Elsewhere in the press it’s been reported that four Arsenal players will be on their way out. And that bastion of reliable football news, the Sun has reported that AW “is happy to be second rate”. This is their quote:
As long as you are second in the league, I am ready to sign for the next 20 years. I believe we have done well. We have been hit very hard with big disappointments but we have not lost in the FA Cup or the Champions League against anybody, we have lost against good teams. Personally, I am very proud of the attitude, the behaviour and the quality of our season.
I don’t really believe that he said that for one minute. I bl&%#y hope not.
Seeing trash like this does make you wonder who among the players might be on their way out ion the summer. You’d have thought that for the sake of their careers players like Almunia, Rosicky, Clichy, Denilson, Bendtner, maybe Diaby and Arshavin too might be looking at their futures.
The little Russian just doesn’t seem to fit in at times, in a footballing and psychological sense. He’s seems completely on his own on the pitch, hardly even acknowledging his teammates between play. He does hook up well on the left flank of times, and has popped up with some important strikes, but I wonder if he’s happy at the club.
Nicklas Bendtner certainly not lived up to his own publicity this term and needs to find his shooting boots. Half-chances have not gone his way, his strikes have too often whistled wide.
Rosicky and Denilson have both been injured, and given their places to Wilshere and Nasri. Clichy hasn’t progressed further in the last two seasons, with a fit Kieron Gibbs the natural progression. We need a quick return to form from the young Adam Ramsey.
We need Almunia to show some of his considerable maturity and put aside contracts and concentrate on his responsibility to the club that’s paid his wages for such a long time. And stop flapping.
We do need squad players, but I think unless the current crop can take this title race by the balls, I think they should think about their futures, and I expect AW and the board to bring in some fresh talent.
Players who challenge the likes of Nasri, Wilshere, Walcott, and not be content to be second string. I’m getting sick of hearing about ‘second’ – second place in the table, Wenger settles for second…
The question I’m asking myself about the state of play at the top at Arsenal is whether repeated statements like this find their source in the manager’s stubbornness or intellect:
We’ve had a change in policy to sign younger players. It’s important for football that there’s another way than to just come in, put money on the table and buy a star. The way we are doing things is right. Whether they play here or somewhere else you’ll realise they’re big players.

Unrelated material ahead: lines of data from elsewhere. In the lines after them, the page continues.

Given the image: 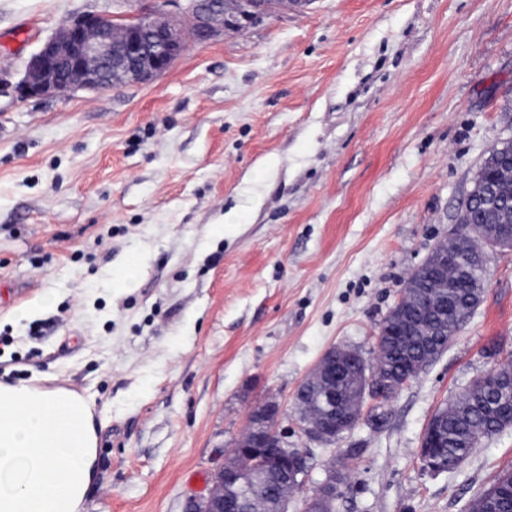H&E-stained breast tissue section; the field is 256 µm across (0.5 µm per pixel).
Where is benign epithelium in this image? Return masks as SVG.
Segmentation results:
<instances>
[{
  "instance_id": "7a95c632",
  "label": "benign epithelium",
  "mask_w": 512,
  "mask_h": 512,
  "mask_svg": "<svg viewBox=\"0 0 512 512\" xmlns=\"http://www.w3.org/2000/svg\"><path fill=\"white\" fill-rule=\"evenodd\" d=\"M181 10L188 16V30L177 28L158 6L119 23L107 13H88L49 38L25 65L17 84L20 97L39 98L57 92L62 80L74 90L100 91L114 87L113 77L122 84L147 83L166 72L187 46V39L209 40L222 26L243 27L261 21L267 9L256 7L250 0H180ZM501 184L474 181L465 199L457 233L452 241L468 243L466 254L455 256L435 247L418 273L442 281L448 287L445 270L455 262L466 273L470 264L486 270L488 252L512 251V233H503L504 225L496 223L500 213L497 200ZM483 201L489 209V223L471 228L464 215L470 206ZM422 280L417 278L405 286L401 299L390 310L375 336V351L380 355L391 345L400 344L408 336H441L448 321V302L426 299L418 293ZM426 366V362H410L388 379L372 369L362 354L353 348L332 347L319 359L315 369L302 383L314 385L323 392L327 415L320 419L299 417L300 429L314 440L340 439L351 431L363 414L367 399L383 389L399 392ZM348 383L349 389L336 394V385ZM281 407L275 402L255 408L244 436L227 451L224 462L211 477L207 493L186 501L183 512H255L251 508L246 476H261L277 490L278 512H288L296 492L301 490L309 472L306 453L284 445L277 425ZM347 476L331 470L314 493L305 499L304 512H334Z\"/></svg>"
}]
</instances>
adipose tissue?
<instances>
[{"label":"adipose tissue","mask_w":512,"mask_h":512,"mask_svg":"<svg viewBox=\"0 0 512 512\" xmlns=\"http://www.w3.org/2000/svg\"><path fill=\"white\" fill-rule=\"evenodd\" d=\"M97 442L84 396L0 383V512H80Z\"/></svg>","instance_id":"ef3b65f1"}]
</instances>
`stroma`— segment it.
I'll return each instance as SVG.
<instances>
[{"label":"stroma","instance_id":"obj_1","mask_svg":"<svg viewBox=\"0 0 512 512\" xmlns=\"http://www.w3.org/2000/svg\"><path fill=\"white\" fill-rule=\"evenodd\" d=\"M156 2L0 0V382L99 407L81 512H183L270 400L311 455L306 491L347 473L336 512H469L512 469V428L451 473L419 448L512 360V251L490 253L448 349L335 444L302 434L292 396L331 346L374 361L407 278L512 139V0H278L150 82L18 95L73 20ZM131 259L135 284L114 287Z\"/></svg>","mask_w":512,"mask_h":512}]
</instances>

I think that’s true but we haven’t signed even a slightly big name in a while. We need to bring in another Vieira or Adams. Their is a serious lack of a fit, regular starter who has a big enough vocal presence on the pitch to bring the game to the opposition. I’m a big Vermaelen fan, but he’s missed the whole season.
Buy another player like the Belgian and have two strong physical and vocal players. It would be worth £15-20 million. Don’t we have that kind of money?

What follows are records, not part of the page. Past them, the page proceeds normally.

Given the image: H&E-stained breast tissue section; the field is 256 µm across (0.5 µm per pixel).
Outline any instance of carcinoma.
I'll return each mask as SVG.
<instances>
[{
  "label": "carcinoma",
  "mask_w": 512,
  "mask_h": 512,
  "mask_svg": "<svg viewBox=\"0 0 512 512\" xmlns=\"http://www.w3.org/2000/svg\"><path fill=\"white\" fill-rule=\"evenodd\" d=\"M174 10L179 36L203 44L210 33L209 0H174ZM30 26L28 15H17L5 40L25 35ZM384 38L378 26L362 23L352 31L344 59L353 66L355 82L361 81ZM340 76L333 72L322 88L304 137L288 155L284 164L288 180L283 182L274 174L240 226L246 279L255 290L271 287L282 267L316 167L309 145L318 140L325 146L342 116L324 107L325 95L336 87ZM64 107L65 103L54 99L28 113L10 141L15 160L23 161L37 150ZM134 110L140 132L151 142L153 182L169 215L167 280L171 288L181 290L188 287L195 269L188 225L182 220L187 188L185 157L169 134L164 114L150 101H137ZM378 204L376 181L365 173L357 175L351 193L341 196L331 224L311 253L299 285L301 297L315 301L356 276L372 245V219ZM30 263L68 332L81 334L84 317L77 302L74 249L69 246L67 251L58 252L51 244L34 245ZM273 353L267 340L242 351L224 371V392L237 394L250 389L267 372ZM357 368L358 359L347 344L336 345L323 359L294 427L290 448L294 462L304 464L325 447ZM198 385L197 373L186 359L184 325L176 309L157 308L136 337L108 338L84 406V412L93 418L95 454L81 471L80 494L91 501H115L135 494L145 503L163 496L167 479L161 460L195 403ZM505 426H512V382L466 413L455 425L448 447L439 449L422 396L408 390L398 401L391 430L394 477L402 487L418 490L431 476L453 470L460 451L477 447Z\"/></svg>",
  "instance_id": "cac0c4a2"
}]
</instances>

I hope that they prove me wrong and dispel the gathering media gloom around the Grove. I want them to succeed and put us right back in the title race at Bloomfield Road tomorrow. I expect:
Almunia; Sagna – Koscielny – Djourou – Clichy; Fabregas – Wilshere – Ramsey; Nasri – v Persie – Arshavin
No team have kept a Premier League clean sheet at Bloomfield Road but Blackpool have scored in every home game. Blackpool are also the only promoted side we’ve beaten this season, the 6-0 romp at the start of the season. A few Arsenally pennies left my account on 3-1 to the Arsenal, widely available at 10/1. The optimist in me like the idea of a giving the Tangerines a 4-0 drubbing at 19-1 with Unibet. The highest odds on a Blackpool win are 15/2, with us the clear favourites to get the three points at 4/9. As for first goalscorer, v Persie is a clear favourite at 10/3 with William Hill and others. That got a few Arsenally quids, which are in drastic short supply. If Koscielny scores first, I’ll be up at 33/1, but such trying times called for a small punt.

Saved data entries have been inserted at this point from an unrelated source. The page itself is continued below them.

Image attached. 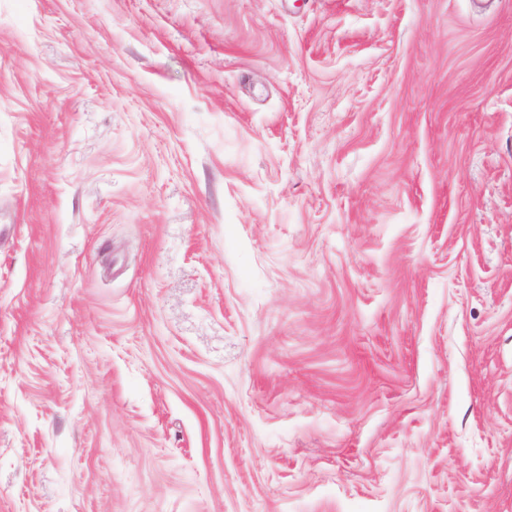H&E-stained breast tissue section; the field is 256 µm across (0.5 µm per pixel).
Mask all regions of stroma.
I'll return each instance as SVG.
<instances>
[{
  "label": "stroma",
  "mask_w": 512,
  "mask_h": 512,
  "mask_svg": "<svg viewBox=\"0 0 512 512\" xmlns=\"http://www.w3.org/2000/svg\"><path fill=\"white\" fill-rule=\"evenodd\" d=\"M0 512H512V0H0Z\"/></svg>",
  "instance_id": "1"
}]
</instances>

I’m well up for the game tomorrow, and can’t wait to cheer the boys on. A turn-around in form is more than possible against a Blackpool side that have shipped 63 goals this season.
Let’s hope that just like his horse, Fergie’s side fail to finish this season. But we need maximum points tomorrow to kick off this critical league run-in. We can’t finish as poorly as we did last time around.
COME ON YOU GOOONERS!!!
Hi folks, I’m back after a bit of a bloliday. The agent and the Arsenally little one needed a bit of attention, and work had been piling up around me.
Another reason I haven’t posted recently was that I was scared I’d produce something so vitriolic, so bilious that servers would crash and burn through the fury of it all.
It’s been a bit of a frustrating time, hasn’t it? Out of all competitions, some might say. Until Blackburn, we had control over our own destiny in that successive victories would have seen us win the title. Now, it’s out of our hands.
What gets me the most is the apathy of our non-performance against Blackburn. AW gave a very honest summary of the game:
We had a bad performance today. You don’t get away with that kind of performance against a Blackburn side who defended well. We had no change of pace, no penetration, our rhythm of passing was too slow – exactly how we don’t want to play. It’s disappointing, and I’m really concerned about the level of our performance today. Players have come back from international duty and they’re not sharp – half of the team has not recovered.
I wouldn’t argue with a word of that, but I will add two points which frustrated me more than any lack of pace or penetration.
Firstly, almost all of the Premier League teams had players playing in internationals in midweek. What kind of excuse is that? Everyone else had the same problem, but didn’t let it affect them. For AW to use that as an excuse struck me as desperation.
Secondly, where was the enthusiasm, drive to win, burning desire to win? It wasn’t there. And that has two causes. Teams need to be inspired by the manager, and it worries me that that didn’t seem to happen.
And, was there a vocal presence on the pitch? Was one player chivvying the others along, encouraging them, motivating them? No. We desperately need a player, or players who make their voices heard. Who inspire the others when the pace drops. Who finds motivation in the result that all the players heard that weekend – West Ham 2 ManUre 4.
Yes, it would have been dispiriting to have thought that United would lose, only for them to come back from 2-0 down and win against the Hammers with four unanswered goals.
But seriously, could no-one lift the players? Could no-one point out that a ManUre victory meant that winning was the only option for us? I don’t see any other teams who seem to suffer so disproportionately when things don’t go well for them.
Another thing that seemed to knock us off our stride was the injury to Samir Nasri. It looked nasty, and knocked the wind out of our sails after a good start. Kudos to Nasri for coming back on, but I did get the feeling that he wasn’t functioning at 100%.
With Wilshere also the target of some hefty Blackburn tackling, we needed someone to step up and urge the players on. We just didn’t have that.
And that wasn’t simply because Cesc Fabregas started from the bench. even with him playing we lack a vocal presence on the pitch. I think Cesc does inspire others to play well, but when we’ve been battered around and lost our flow, he’s just not the type of person to be vocal.
Fingers crossed, and we will have some more leadership when Vermaelen returns next season. I hope that we’ll sign someone who can inspire others and lift the team’s spirits in situations like Blackburn’s visit to the Grove.
In the meantime all we can do is play to the best of our ability, starting against Blackpool on Sunday. Can a team that hasn’t won since the end of February still go on to lift the title? It’s possinle, so I’ll keep on dreaming.